Coding the AutoCorrelation Indicator in TradingView
The intuition of the indicator is to calculate the autocorrelation of the price using different periods. This gives many indicators that move between -1.00 and 1.00. The indicator’s signal is at 0.75 which have the following meaning:
If all the autocorrelation indicators (a total of 10) are above 0.75 with an RSI below 50, then a bullish reversal may occur.
If all the autocorrelation indicators (a total of 10) are above 0.75 with an RSI above 50, then a bearish reversal may occur
As understood from the trading conditions, the indicator is not a directional one, it only signals reversals. The directional part is given by the RSI.
// This source code is subject to the terms of the Mozilla Public License 2.0 at https://mozilla.org/MPL/2.0/
// © Sofien-Kaabar
//@version=5
indicator("K's Correlation Indicator", overlay = true)
upper_threshold = input(defval = 0.75, title = 'Threshold')
auto_correl_1 = ta.correlation(close, close[1], 2)

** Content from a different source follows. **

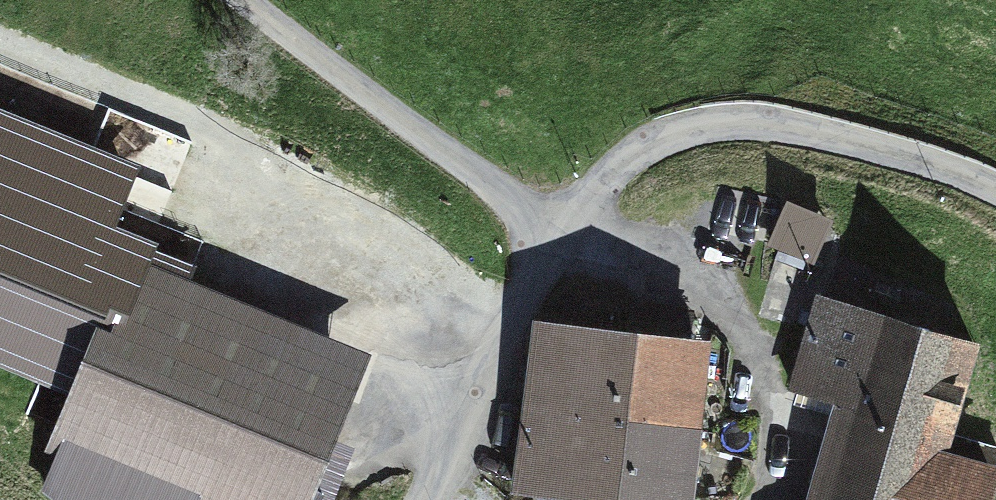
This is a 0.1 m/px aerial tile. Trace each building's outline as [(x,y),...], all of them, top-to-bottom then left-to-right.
[(0,112),(0,367),(69,395),(46,452),(56,459),(39,492),(50,499),(313,499),(372,355),(191,281),(197,267),(156,250),(157,244),(117,227),(140,168),(0,112)] [(826,221),(790,205),(774,243),(810,259),(826,221)] [(819,298),(794,389),(846,404),(820,499),(983,499),(995,452),(995,446),(947,433),(972,340),(819,298)] [(615,400),(623,335),(620,333),(621,311),(565,302),(561,328),(539,326),(526,418),(572,425),(574,400),(614,404),(615,400)] [(615,400),(697,411),(699,401),(688,400),(694,345),(688,343),(694,317),(632,308),(628,334),(623,335),(615,400)] [(615,400),(614,404),(574,400),(572,425),(568,449),(608,455),(599,498),(599,499),(687,499),(697,411),(615,400)] [(572,425),(526,418),(518,490),(599,498),(608,455),(568,449),(572,425)]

auto_correl_2 = ta.correlation(close, close[2], 3)
auto_correl_3 = ta.correlation(close, close[3], 4)
auto_correl_4 = ta.correlation(close, close[4], 5)
auto_correl_5 = ta.correlation(close, close[5], 6)
auto_correl_6 = ta.correlation(close, close[6], 7)
auto_correl_7 = ta.correlation(close, close[7], 8)
auto_correl_8 = ta.correlation(close, close[8], 9)
auto_correl_9 = ta.correlation(close, close[9], 10)
auto_correl_10 = ta.correlation(close, close[10], 11)
//plot(auto_correl_1, color = color.red)
//plot(auto_correl_2, color = color.blue)
//plot(auto_correl_3, color = color.green)
//plot(auto_correl_4, color = color.orange)
//plot(auto_correl_5, color = color.black)
//plot(auto_correl_6, color = color.purple)
//plot(auto_correl_7, color = color.orange)
//plot(auto_correl_8, color = color.rgb(88, 32, 90))
//plot(auto_correl_9, color = color.rgb(100, 48, 48))
//plot(auto_correl_10, color = color.rgb(148, 142, 142))
buy_signal = ta.rsi(close, 14) <= 50 and auto_correl_1 >= upper_threshold and auto_correl_2 >= upper_threshold and auto_correl_3 >= upper_threshold and auto_correl_4 >= upper_threshold and auto_correl_5 >= upper_threshold and auto_correl_6 >= upper_threshold and auto_correl_7 >= upper_threshold and auto_correl_8 >= upper_threshold and auto_correl_9 >= upper_threshold
sell_signal = ta.rsi(close, 14) >= 50 and auto_correl_1 >= upper_threshold and auto_correl_2 >= upper_threshold and auto_correl_3 >= upper_threshold and auto_correl_4 >= upper_threshold and auto_correl_5 >= upper_threshold and auto_correl_6 >= upper_threshold and auto_correl_7 >= upper_threshold and auto_correl_8 >= upper_threshold and auto_correl_9 >= upper_threshold
//hline(upper_threshold)
//hline(-upper_threshold)
plotshape(buy_signal, style = shape.triangleup, color = color.green, location = location.belowbar, size = size.small)
plotshape(sell_signal, style = shape.triangledown, color = color.red, location = location.abovebar, size = size.small)
The following Figure shows a signal chart.
The following Figure shows another signal chart.
Summary
To sum up, what I am trying to do is to simply contribute to the world of objective technical analysis which is promoting more transparent techniques and strategies that need to be back-tested before being implemented. This way, technical analysis will get rid of the bad reputation of being subjective and scientifically unfounded.
I recommend you always follow the the below steps whenever you come across a trading technique or strategy:
Have a critical mindset and get rid of any emotions.
Back-test it using real life simulation and conditions.
If you find potential, try optimizing it and running a forward test.
Always include transaction costs and any slippage simulation in your tests.
Always include risk management and position sizing in your tests.
Finally, even after making sure of the above, stay careful and monitor the strategy because market dynamics may shift and make the strategy unprofitable.